In QEMU decoding for instruction execution, and decoding for disassembly is slightly different and requires two separate functions to be provided per instruction. These extra functions are generated with `scripts/udb-to-trans.py`.
Lastly, some glue code needs to be generated to interface with the existing disassembler and fill out formatting information, this is generated by `scripts/udb-to-disas.py`.
### Control and Status Registers (CSRs)
Mapping from UDB CSRs to QEMU CSRs is done by `scripts/udb-to-csr.py` and produces code for defining/accessing CSRs along with extension and privilege mode checks.
### Instruction Tests
The main idea is to rely on the [KLEE](https://klee-se.org/) symbolic execution engine to collect tests for code coverage per-instruction. If dummy-branches are inserted to check for over-/underflow in overloaded operators (`cpp-templates/base-operators.h` with `KLEE_INPUT` and `OP_CHECK_OVERFLOW` defined), KLEE will produce tests covering these branches as well.
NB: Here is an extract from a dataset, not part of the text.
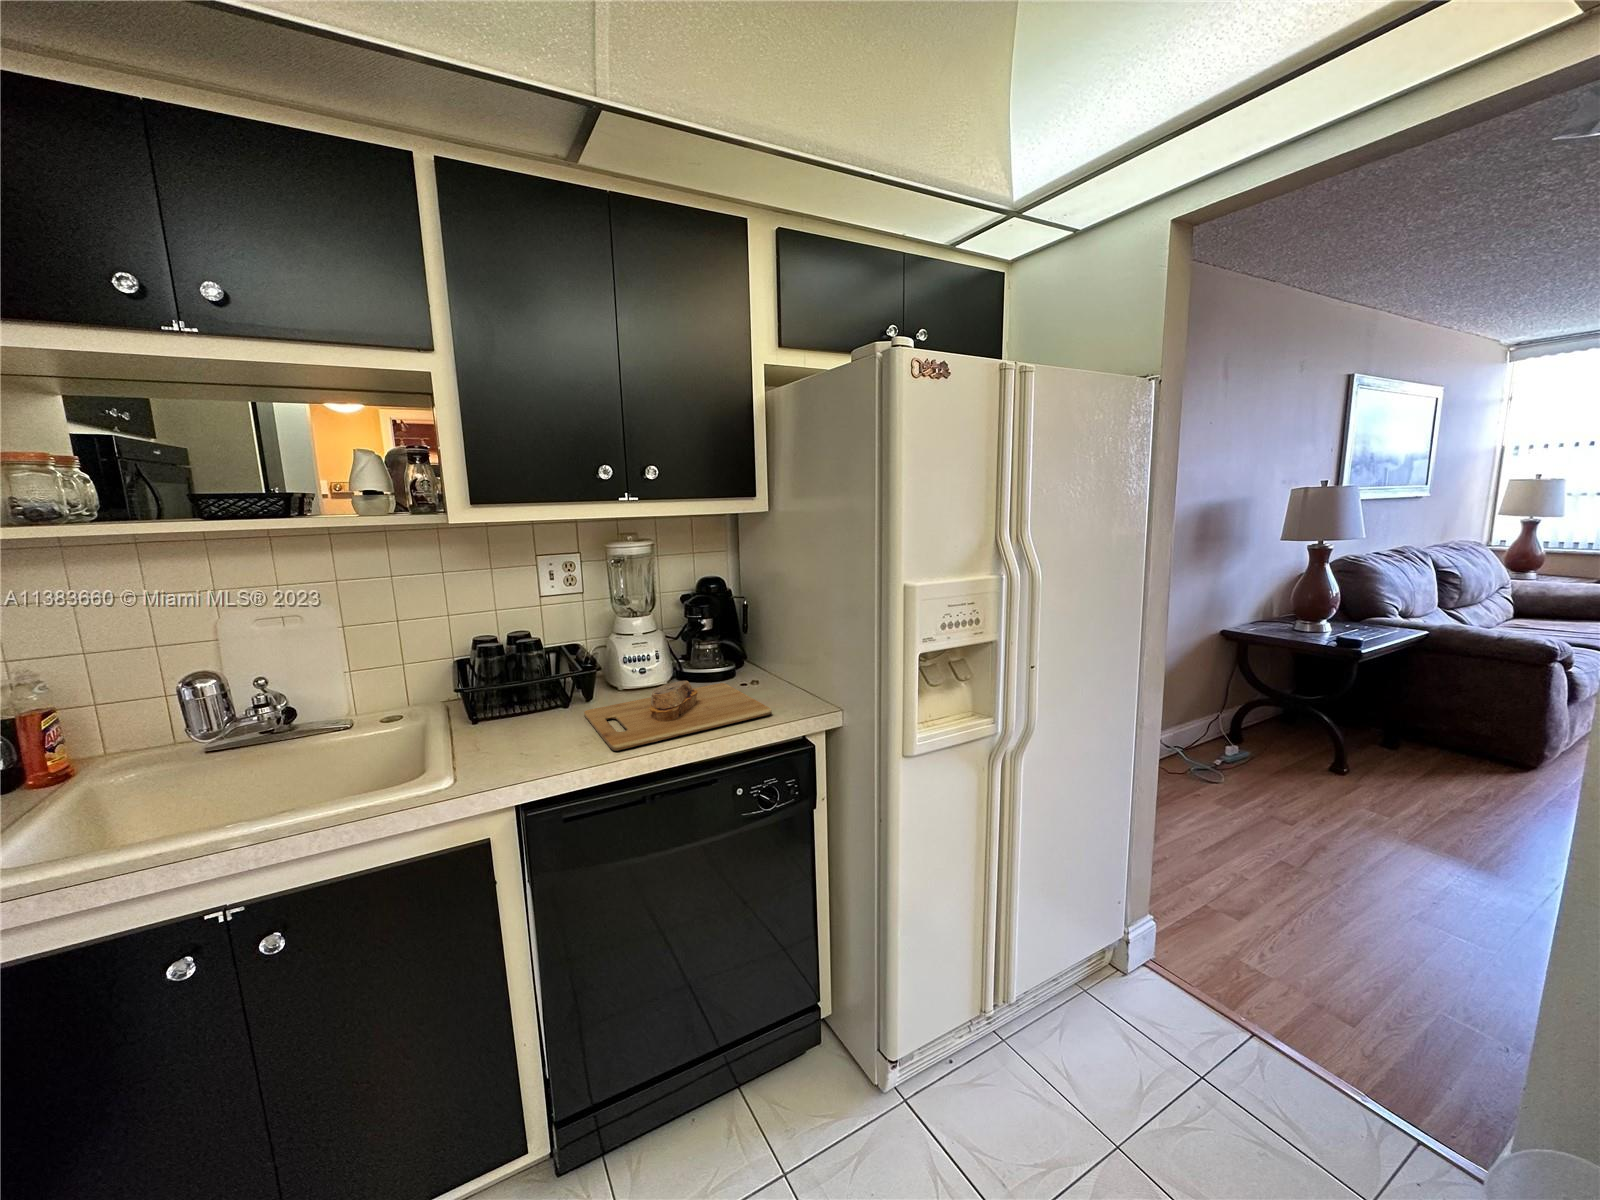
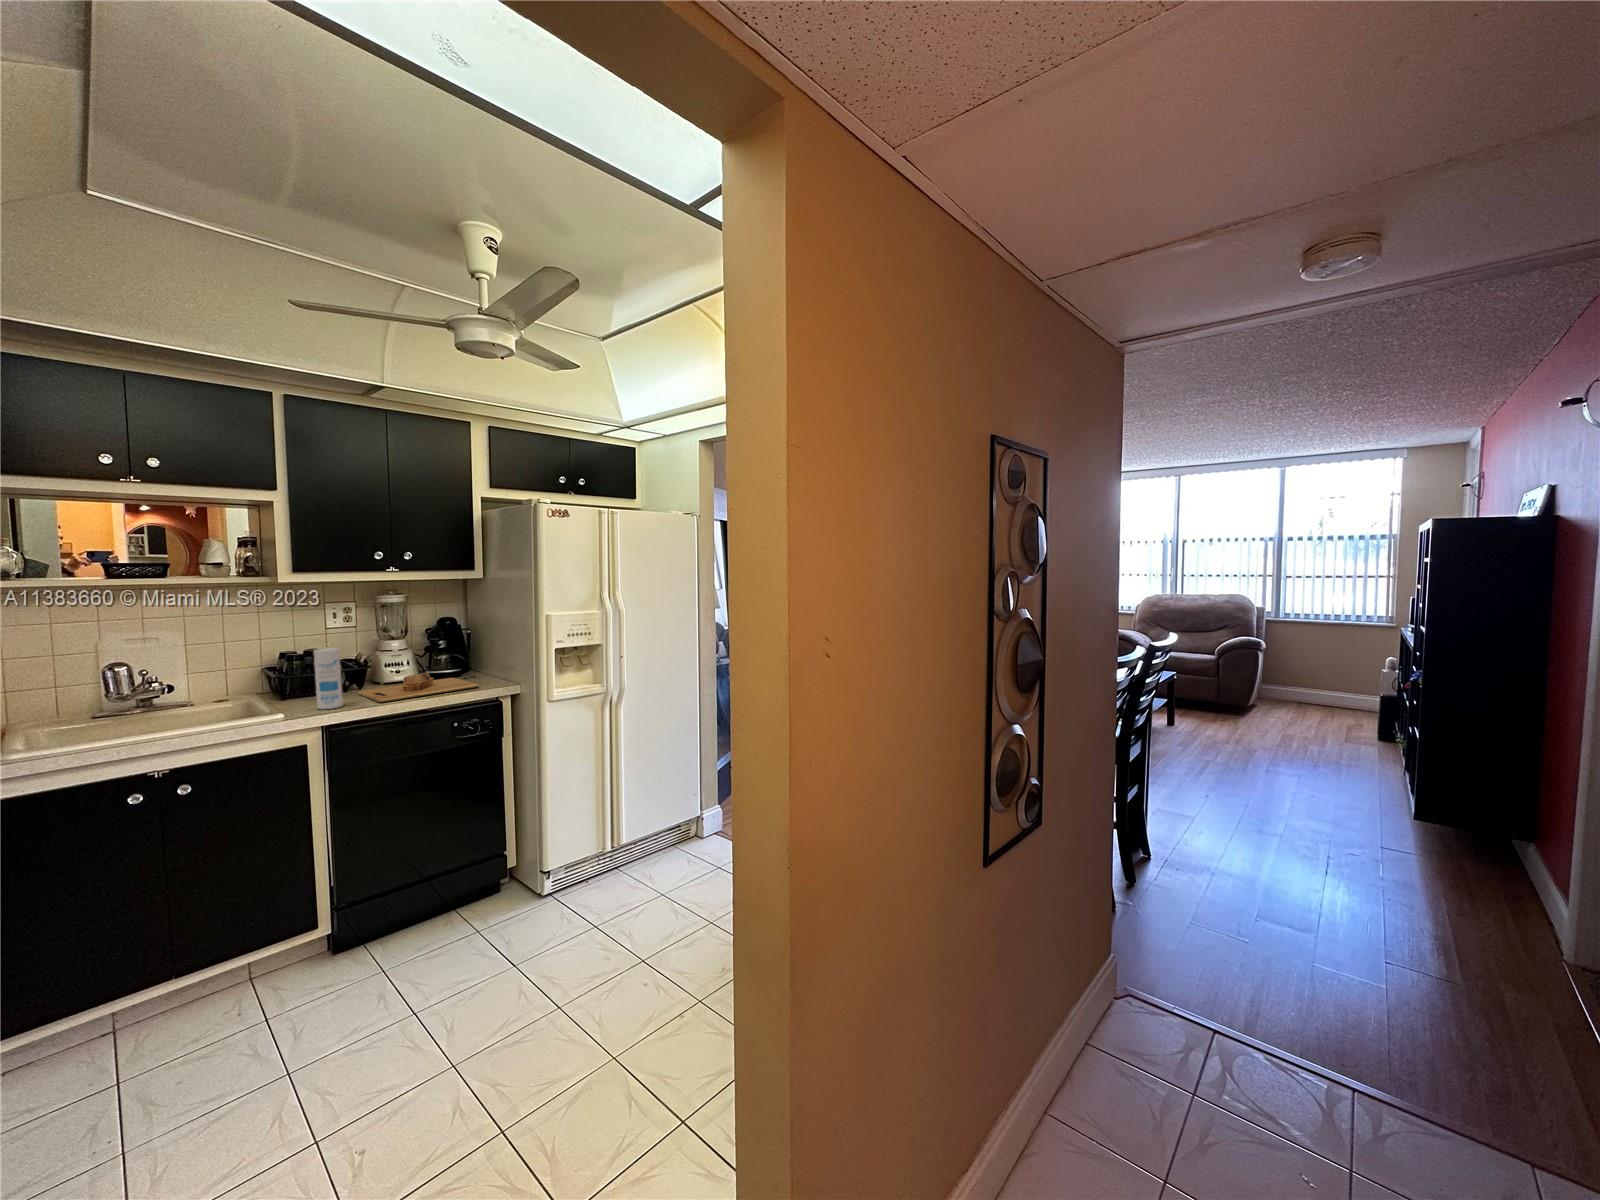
canister: none [502,647,555,764] -> present [314,648,343,709]

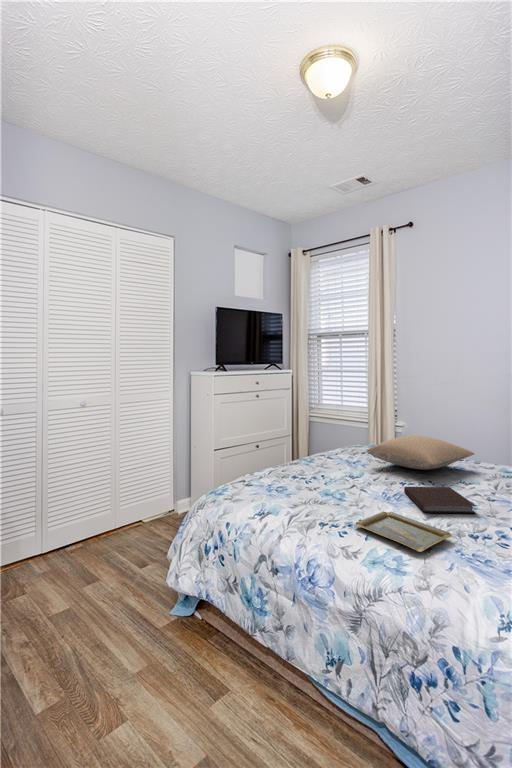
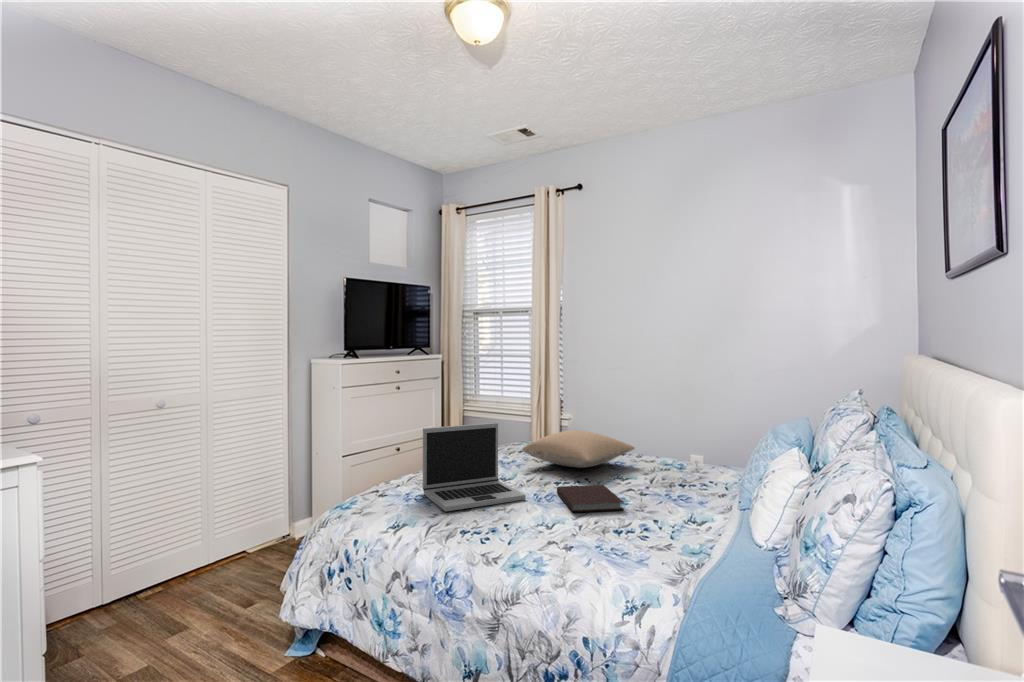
laptop: none [282,427,375,504] -> present [423,423,526,511]
tray: present [355,512,451,552] -> none [498,513,593,550]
This is the main procedure used to create edge case tests for arithmetic, load, store, and branching operations.
KLEE requires `LLVM IR` as input, which is generated from `scripts/udb-to-klee.py` to produce `C++` along with `clang++` for `LLVM IR`. Running KLEE on the `LLVM IR` produces tests for coverage, and running these tests produces a `YAML` file of expected inputs/outputs per instruction, which are later used to produce raw binary tests using `scripts/assemble.py` and `C` inline assembly tests using (`scripts/c.py`), the latter requires a toolchain with assembly support to actually use.